I have historically run my businesses the way most people do; I set big goals, determine how to track progress towards them, write out detailed action plans, and schedule regular reviews.
It feels pretty stinkin’ good when we hit our goals, but sometimes we don’t. And by the time we’re fully realized it, the window of opportunity for hitting those goals has already passed. It’s like navigating with a GPS that only tells you whether you made the right turn or not.
Of course, you can try to compensate for that by breaking your big goals down into smaller goals or milestones (i.e. if my annual revenue goal is $12M, then my monthly goal is $1M), and perhaps reviewing results more frequently.
This gives you the benefit of knowing earlier whether your missing your target, and allows you to adjust your strategy accordingly, but you’re still navigating based on the past instead of the future. In other words, your measurements lag your desired result.
But what if your measurements could predict your results?
What if, when you’re reviewing your progress towards your goals, you could also tell in advance with reasonable certainty whether or not you’d hit your goal? This has been the missing piece for me, and it’s revolutionizing the way I run my businesses.
“How is this foretelling of the future possible, EntreMerlin?” you ask. It’s so simple, I’m almost embarrassed it’s taken me this long to get it. (I owe thanks to my good friend David DeWolf, and “The 4 Disciplines of Execution” for introducing me to this framework.)
Step 1: Identify the specific goal you are trying to hit.
Step 2: Determine the habits or predictive outcomes that have a discernible impact on your goal.
Step 3: Set up a stupid-simple system for measuring these habits or predictive outcomes (i.e. a “scoreboard”)
Step 4: Review frequently
Here’s how we are implementing this in our music school…
Step 1: We decided that our wildly important goal for the school in 2016 is add 200 students to the roster. Although we have a number of other goals this year, this is the “one goal to rule them all” and is where the majority of our focus will be. Also, by accomplishing this goal, all of our other goals will be easier to reach.
Step 2: We know that there are 2 key levers for accomplishing this:
- Acquire more students, and
- Keep more of the students we already have.
Focusing on these two areas, we identified the habits and predictive outcomes required to make this happen.
Acquire More Students
– Generate an average of 28 new leads per month in 2016.

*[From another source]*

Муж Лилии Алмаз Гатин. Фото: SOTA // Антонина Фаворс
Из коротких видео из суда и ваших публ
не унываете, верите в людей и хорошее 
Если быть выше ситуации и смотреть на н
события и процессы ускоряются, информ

– Maintain our current lead-to-customer conversion rate of 81% or better
– Respond to all leads within 2 business hours
– Schedule new lessons within 1 business day after assessment
Lower Student Attrition Rate
– Follow up with each student within 1 business day of the first lesson.
– Follow up with each student between 4-6 weeks after first lesson.
Each of these habits or predictive outcomes are owned by 1 person on the team, and while they may draw others in to accomplish specific tasks, they are ultimately responsible for achieving the predictive outcomes and establishing the habits that they own.
Step 3: Then we created a scoreboard to measure these specific habits and outcomes. This is version 0.1, and we’ll be revising it over the coming weeks so that it clearly communicates whether we’re winning or losing at a glance. For now, though, it allows us to see where we stand with a little bit of effort. (You’ll notice a few extra measurements on our dashboard. We’d like to track these items, but may ultimately decide not to track them here. We’ll be making that call in a couple of weeks.)
These are updated by the team members responsible for the habit / predictive results weekly.
Step 4: We meet every week to review our scoreboard, to make commitments towards achieving our big goal, and to give an account for our previous weeks commitments. We spend between 15-30 minutes each week, and this is arguably the most valuable 30 minutes of each week. It builds team work, provides accountability, and keeps us focused on our most important priority.
We’re in the early stages of this at the music school, so results are forthcoming. But I can say that we’ve never believed in a big goal like this as much as we do now.
The result feels inevitable, and this process is infusing us with a sense of unified purpose. Although this particular method is new to me, 1,000’s of amazing organizations have used it to become powerhouses and achieve amazing things.
If you want to go deeper on this subject, read Sean Covey’s fabulous “The 4 Disciplines of Execution.”